## Supplied passage
Where i=sqrt(-1), either would do.

Without proper constraints, the problem is trivial. The fact that the variable is called 'n' means nothing.

OTOH, if f is integer-valued and of an integer variable,

    f(0)=0
    f(2n)=-(2n-1)
    f(2n-1)=2n
    f(-(2n-1))=-2n
    f(-2n)=2n-1
Unless I am pretty confused (which may be).

The difficult one is f(f(n))=n^2.

n is a 32-bit signed integer, as stated in the link.
Yes, my formula is easily transformed for 32-bit integers with sign. Not that difficult.

I leave that as an exercise to the reader. :-)

It is not "not that difficult": as one of the answers explained, it is impossible to create such a function that works for all values - not just -2147483648, which obviously cannot comply, but in your case, also 2147483647.
1) They disallowed complex numbers.

2) You can't just do an operation to the right side and then do the inverse inside of the function on the left side. It has to be done outside of the function.

3) You didn't accomplish anything with your butchered math. We wanted f(f(n)) = -n

I guess you do not understand my formula...

Given z a non-zero integer, either z=2n or z=2n-1 or z=-2n or z=-(2n-1), for some natural n>0... f(n) is defined according to each case. Uhu? And AFAIK f(f(n))=-n.

This should not be too hard to express in 32 bit arithmetic. With bitwise shifts etc.

f(f(n)) = n^2 is actually easy when you consider it restricted to 32-bit signed integers. Since it's impossible to make it work for any abs(n)>65536 (it's too big), you can reserve all those values as intermediate stopover points for the ones it WILL work for.

f(n)

     = abs(n) + 65536               if n < 65536

     = unsigned32(n & 0xffff) ** 2  if n >= 65536
Cheeky, eh?
Ah, yes. But I was thinking of all the integers.

I know, I should have read the OP but I was too lazy.

Really cheeky, though :)

Here's a shady looking Common Lisp macro.

(defmacro f (n)

  (cond ((numberp n) n)
              ((not (listp n)) (error "not a number"))
              ((equal (car n) 'f) `(* -1 ,n))
              (t n)))
(comment deleted)

## Dataset section
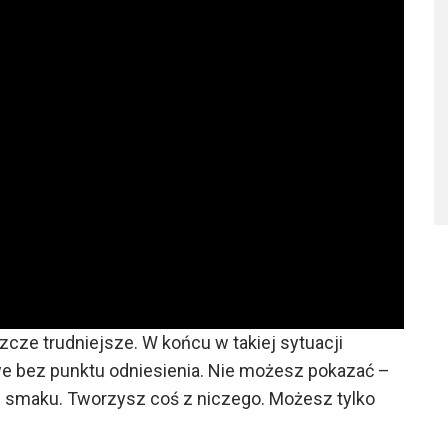
zcze trudniejsze. W końcu w takiej sytuacji
e bez punktu odniesienia. Nie możesz pokazać –
nym smaku. Tworzysz coś z niczego. Możesz tylko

## Explore the material
1) Reproduce part of the forum thread on f(f(n)) = -n word for word, beginning at the words "This should not" and stopping after "all the integers.".
2) Answer these questions from the forum thread on f(f(n)) = -n:
(a) In the definition for an integer-valued f of an integer variable, what is f(0)?
(b) Above what absolute value of n does one poster say f(f(n)) = n^2 cannot work for 32-bit signed integers?
(c) In what language is the macro for f written?
3) Continue the forum thread on f(f(n)) = -n from the point where it stops.
The lines placed after the forum thread on f(f(n)) = -n are not needed for anything here.

## Per-task outputs
1)
This should not be too hard to express in 32 bit arithmetic. With bitwise shifts etc.

f(f(n)) = n^2 is actually easy when you consider it restricted to 32-bit signed integers. Since it's impossible to make it work for any abs(n)>65536 (it's too big), you can reserve all those values as intermediate stopover points for the ones it WILL work for.

f(n)

     = abs(n) + 65536               if n < 65536

     = unsigned32(n & 0xffff) ** 2  if n >= 65536
Cheeky, eh?
Ah, yes. But I was thinking of all the integers.

2)
(a) 0
(b) 65536
(c) Common Lisp

3)
If you want to quickly understand the answers, the key insight is here:

http://stackoverflow.com/a/824878

Paraphrased: defining such a function over a symmetric subset of the reals X is equivalent to partitioning the positive (>0) elements of X into disjoint pairs (a,b). This uniquely describes a satisfying function f, under whose action:

    f:  0 -> 0
    f:  a -> (-b) -> (-a) -> b -> a
And conversely, any such function is uniquely described by such a partition. That's all there is to it!

There is no such partition on the set of int32_t's, because the # of nonzero int32_t's is odd.

For the set of all integers Z, the "obvious" partition is {(1,2), (3,4), (5,6)...}. This is what many of the answers are getting at with even/odd tests.

This also works for some subsets of the integers, such as {-2,1,0,1,2}. These are the symmetric ones with an even number of positive elements. These have 4n or 4n+1 elements total, depending on whether they include zero. [-2^31, 2^31] works (this has one more element than int32_t). As does [-2^31 + 2, 2^31 - 2] -- the largest such subset of int32_t.

This has a natural extension to the rationals, the reals, etc. Namely: (a,b) is a member of the partition iff (floor(a), floor(b)) is a member of the partition for integers, and their fractional parts are equal.

There is no such function on the reals that is (analytically) continuous. Any such f must be bijective (a != b implies f(a) != f(b)). If f : R -> R is both continuous and bijective, it is monotonic, and therefore so is (f . f), which is incompatible with the requirement that (f . f)(x) = -x.

To say in simpler words, regarding implementation - the main trick is to "store" the flag in the argument itself. It is a quite common trick, I'd say.
Or doing something outside the box. Some people used static variables. How about looking at the call stack. If f() is invoked by f() do one thing, if you aren't do something else.
The best you can do is getting all but one number (2^n - 1) correct.
(comment deleted)
Unfortunately no, 0 also can't be handled.

The chains are

1 -> 2 -> -1 -> -2 -> 1

3 -> 4 -> -3 -> -4 -> 3

....

2^31 - 3 -> 2^31 - 2 -> -2^31 + 3 -> -2^31 + 2 -> 2^31 - 3

And now you're left with just 2^31 - 1, -2^31, -2^31 + 1, 0. If you define f(f(0)) = 0, then you have only 3 numbers and you need 4 for a chain.

Possible solutions:

* f(f(0)) = -2^31

* crash on any of the 3

* crash violently

* enter an endless loop (technically if the function never completes, it doesn't return a wrong value)

And now you're left with just 2^31 - 1, -2^31, -2^31 + 1, 0. If you define f(f(0)) = 0, then you have only 3 numbers and you need 4 for a chain.

The parent of your post explicitly said:

all but one number (2^n - 1) correct.

Here the example for 3 bits.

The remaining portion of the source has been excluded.